WHAT IS BEING ASKED: Please output the entries that follow exactly, without a single image.

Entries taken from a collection
▬▬▬▬▬▬

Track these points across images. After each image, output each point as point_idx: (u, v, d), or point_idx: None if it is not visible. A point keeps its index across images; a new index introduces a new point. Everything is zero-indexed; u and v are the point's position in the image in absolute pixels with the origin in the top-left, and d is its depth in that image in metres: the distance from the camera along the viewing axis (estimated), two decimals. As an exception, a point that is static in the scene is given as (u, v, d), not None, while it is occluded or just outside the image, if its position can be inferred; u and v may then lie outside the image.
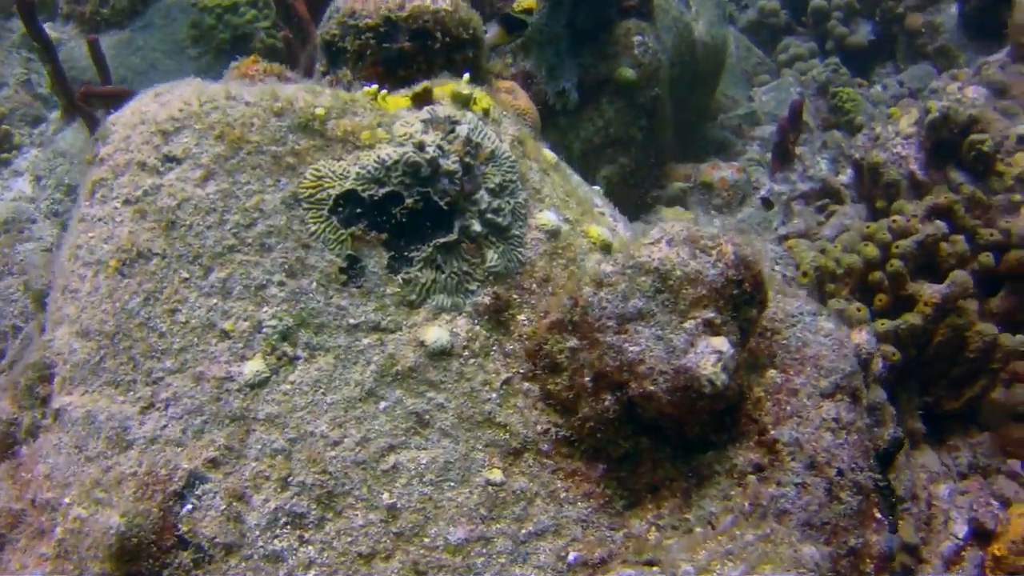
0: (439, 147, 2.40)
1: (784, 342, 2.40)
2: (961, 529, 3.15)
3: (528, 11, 4.11)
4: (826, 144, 6.57)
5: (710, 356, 2.13)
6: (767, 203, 4.23)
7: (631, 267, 2.25)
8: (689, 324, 2.17)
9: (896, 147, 4.69)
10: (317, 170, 2.40)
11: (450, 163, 2.40)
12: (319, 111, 2.45)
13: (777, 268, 4.14)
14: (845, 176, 6.17)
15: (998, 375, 3.54)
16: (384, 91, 2.58)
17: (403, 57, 2.83)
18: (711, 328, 2.17)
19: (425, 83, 2.57)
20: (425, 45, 2.83)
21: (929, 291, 3.42)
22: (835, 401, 2.31)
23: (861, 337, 2.50)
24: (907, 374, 3.41)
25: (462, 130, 2.46)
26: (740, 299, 2.23)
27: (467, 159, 2.44)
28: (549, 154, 2.89)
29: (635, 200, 5.06)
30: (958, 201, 3.83)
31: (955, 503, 3.23)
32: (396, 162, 2.37)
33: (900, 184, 4.62)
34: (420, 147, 2.39)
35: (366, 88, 2.56)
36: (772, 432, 2.28)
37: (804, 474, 2.23)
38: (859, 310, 3.39)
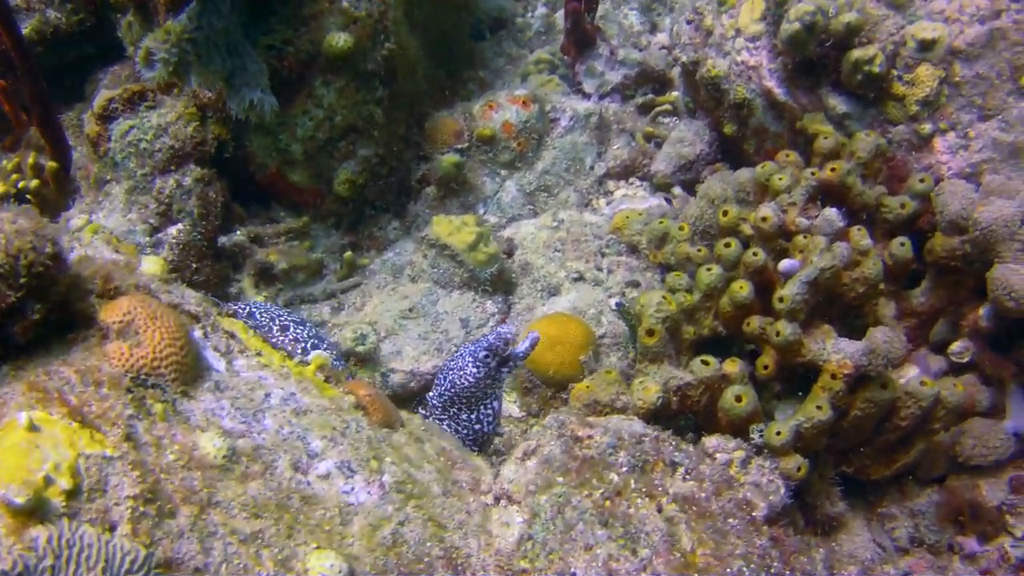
0: None
1: None
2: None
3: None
4: None
5: None
6: (621, 309, 3.12)
7: None
8: None
9: (740, 53, 3.50)
10: None
11: None
12: None
13: (610, 310, 3.19)
14: (663, 30, 5.05)
15: (940, 432, 2.70)
16: None
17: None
18: None
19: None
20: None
21: (837, 357, 2.41)
22: None
23: None
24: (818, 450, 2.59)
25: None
26: None
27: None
28: (209, 448, 1.79)
29: (396, 190, 3.88)
30: (851, 171, 2.77)
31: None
32: None
33: (754, 104, 3.52)
34: None
35: None
36: None
37: None
38: (739, 400, 2.44)
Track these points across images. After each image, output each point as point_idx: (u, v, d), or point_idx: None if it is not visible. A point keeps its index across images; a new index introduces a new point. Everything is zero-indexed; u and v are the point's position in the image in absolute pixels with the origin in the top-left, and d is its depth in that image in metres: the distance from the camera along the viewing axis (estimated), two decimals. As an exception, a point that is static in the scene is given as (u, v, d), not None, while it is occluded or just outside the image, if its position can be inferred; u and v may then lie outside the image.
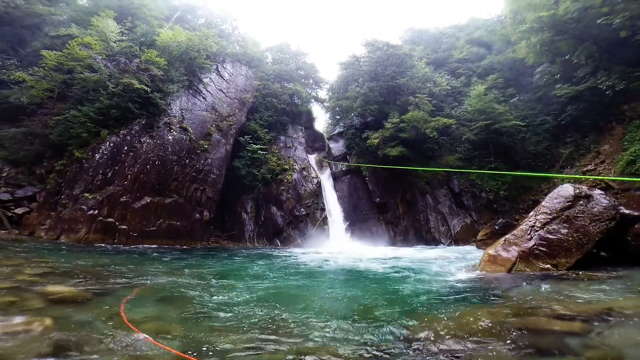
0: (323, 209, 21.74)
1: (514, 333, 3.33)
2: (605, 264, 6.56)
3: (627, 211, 7.31)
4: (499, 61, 26.06)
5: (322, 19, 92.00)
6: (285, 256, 13.00)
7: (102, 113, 15.34)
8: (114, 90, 15.60)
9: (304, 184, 22.44)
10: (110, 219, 13.90)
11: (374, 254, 13.71)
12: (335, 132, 29.21)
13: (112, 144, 15.13)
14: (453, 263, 9.94)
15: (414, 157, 21.67)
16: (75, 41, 16.27)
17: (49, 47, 17.19)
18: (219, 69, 23.45)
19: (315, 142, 27.99)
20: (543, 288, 5.44)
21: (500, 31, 26.17)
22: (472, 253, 12.84)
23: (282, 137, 25.61)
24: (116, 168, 14.88)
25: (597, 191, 8.03)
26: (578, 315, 3.72)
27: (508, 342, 3.12)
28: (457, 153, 22.18)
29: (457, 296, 5.32)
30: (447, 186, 21.14)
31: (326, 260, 11.11)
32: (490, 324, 3.61)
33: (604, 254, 6.99)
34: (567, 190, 8.09)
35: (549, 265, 6.86)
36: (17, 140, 15.12)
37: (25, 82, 16.02)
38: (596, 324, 3.45)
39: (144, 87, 16.05)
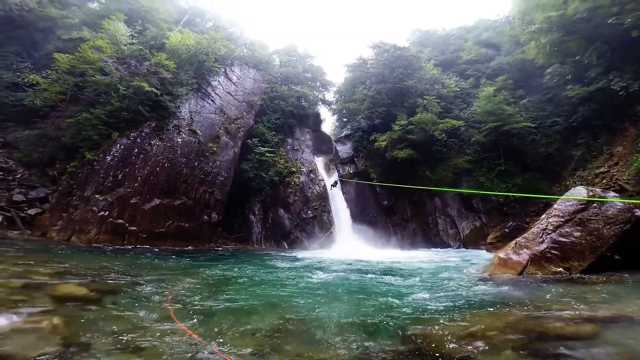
0: (330, 212, 21.69)
1: (522, 337, 3.28)
2: (619, 267, 6.40)
3: (642, 214, 7.12)
4: (508, 62, 25.73)
5: (329, 21, 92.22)
6: (292, 259, 12.99)
7: (113, 115, 15.52)
8: (124, 92, 15.78)
9: (311, 186, 22.43)
10: (120, 220, 14.07)
11: (382, 257, 13.62)
12: (343, 134, 29.07)
13: (122, 146, 15.34)
14: (462, 266, 9.82)
15: (423, 159, 21.48)
16: (87, 44, 16.53)
17: (61, 50, 17.44)
18: (227, 72, 23.57)
19: (322, 144, 27.95)
20: (554, 292, 5.34)
21: (508, 32, 25.82)
22: (482, 256, 12.68)
23: (290, 140, 25.65)
24: (126, 170, 15.07)
25: (612, 193, 7.89)
26: (588, 320, 3.65)
27: (516, 346, 3.07)
28: (466, 155, 21.91)
29: (466, 300, 5.24)
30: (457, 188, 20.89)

▬▬▬▬▬▬

RESULT OF THE EXERCISE:
Track these points across images. After each image, output each point as point_idx: (u, v, d), or point_idx: None if it is not visible. A point keeps its index across images; a new index introduces a new point. Everything is zero-indexed; u and v are the point's position in the image in absolute pixels with the origin in the top-left, and d is its depth in that image in metres: the distance from the camera along the viewing axis (estimated), two decimals. As an exception, a point that is static in the scene is given as (u, v, d), not None, while it is occluded or just outside the image, if its position can be inferred; u and v may then lie outside the image.
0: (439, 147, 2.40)
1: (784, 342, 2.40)
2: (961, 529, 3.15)
3: (528, 11, 4.11)
4: (826, 144, 6.57)
5: (710, 356, 2.13)
6: (767, 203, 4.23)
7: (631, 267, 2.25)
8: (689, 324, 2.17)
9: (896, 147, 4.69)
10: (317, 170, 2.40)
11: (450, 163, 2.40)
12: (319, 111, 2.45)
13: (777, 268, 4.14)
14: (845, 176, 6.17)
15: (998, 375, 3.54)
16: (384, 91, 2.58)
17: (403, 57, 2.83)
18: (711, 328, 2.17)
19: (425, 83, 2.57)
20: (425, 45, 2.83)
21: (929, 291, 3.42)
22: (835, 401, 2.31)
23: (861, 337, 2.50)
24: (907, 374, 3.41)
25: (462, 130, 2.46)
26: (740, 299, 2.23)
27: (467, 159, 2.44)
28: (549, 154, 2.89)
29: (635, 200, 5.06)
30: (958, 201, 3.83)
31: (955, 503, 3.23)
32: (396, 162, 2.37)
33: (900, 184, 4.62)
34: (420, 147, 2.39)
35: (366, 88, 2.56)
36: (772, 432, 2.28)
37: (804, 474, 2.23)
38: (859, 310, 3.39)
0: None
1: None
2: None
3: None
4: None
5: None
6: (621, 309, 3.12)
7: None
8: None
9: (740, 53, 3.50)
10: None
11: None
12: None
13: (610, 310, 3.19)
14: (663, 30, 5.05)
15: (940, 432, 2.70)
16: None
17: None
18: None
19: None
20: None
21: (837, 357, 2.41)
22: None
23: None
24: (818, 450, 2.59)
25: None
26: None
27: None
28: (209, 448, 1.79)
29: (396, 190, 3.88)
30: (851, 171, 2.77)
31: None
32: None
33: (754, 104, 3.52)
34: None
35: None
36: None
37: None
38: (739, 400, 2.44)
Track these points across images. After each image, output each point as point_idx: (u, v, d), or point_idx: None if it is not visible. A point keeps its index across images; a new index introduces a new point. Everything is zero-indexed; u and v are the point's position in the image in absolute pixels with the origin in the top-left, and d is its depth in that image in metres: the distance from the camera along the viewing axis (estimated), two decimals. As an exception, a point that is static in the scene is given as (u, v, d), not None, while it is occluded or just outside the image, if its position can be inferred; u and v may then lie outside the image.
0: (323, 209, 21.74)
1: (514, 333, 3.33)
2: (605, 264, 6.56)
3: (627, 211, 7.31)
4: (499, 61, 26.06)
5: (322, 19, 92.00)
6: (285, 256, 13.00)
7: (102, 113, 15.34)
8: (114, 90, 15.60)
9: (304, 184, 22.44)
10: (110, 219, 13.90)
11: (374, 254, 13.71)
12: (335, 132, 29.21)
13: (112, 144, 15.13)
14: (453, 263, 9.94)
15: (414, 157, 21.67)
16: (75, 41, 16.27)
17: (49, 47, 17.19)
18: (219, 69, 23.45)
19: (315, 142, 27.99)
20: (543, 288, 5.44)
21: (500, 31, 26.17)
22: (472, 253, 12.84)
23: (282, 137, 25.61)
24: (116, 168, 14.88)
25: (597, 191, 8.03)
26: (578, 315, 3.72)
27: (508, 342, 3.12)
28: (457, 153, 22.18)
29: (457, 296, 5.32)
30: (447, 186, 21.14)
31: (326, 260, 11.11)
32: (490, 324, 3.61)
33: (604, 254, 6.99)
34: (567, 190, 8.09)
35: (549, 265, 6.86)
36: (17, 140, 15.12)
37: (25, 82, 16.02)
38: (596, 324, 3.45)
39: (144, 87, 16.05)
0: (330, 212, 21.69)
1: (522, 337, 3.28)
2: (619, 267, 6.40)
3: (642, 214, 7.12)
4: (508, 62, 25.73)
5: (329, 21, 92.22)
6: (292, 259, 12.99)
7: (113, 115, 15.52)
8: (124, 92, 15.78)
9: (311, 186, 22.43)
10: (120, 220, 14.07)
11: (382, 257, 13.62)
12: (343, 134, 29.07)
13: (122, 146, 15.34)
14: (462, 266, 9.82)
15: (423, 159, 21.48)
16: (87, 44, 16.53)
17: (61, 50, 17.44)
18: (227, 72, 23.57)
19: (322, 144, 27.95)
20: (554, 292, 5.34)
21: (508, 32, 25.82)
22: (482, 256, 12.68)
23: (290, 140, 25.65)
24: (126, 170, 15.07)
25: (612, 193, 7.89)
26: (588, 320, 3.65)
27: (516, 346, 3.07)
28: (466, 155, 21.91)
29: (466, 300, 5.24)
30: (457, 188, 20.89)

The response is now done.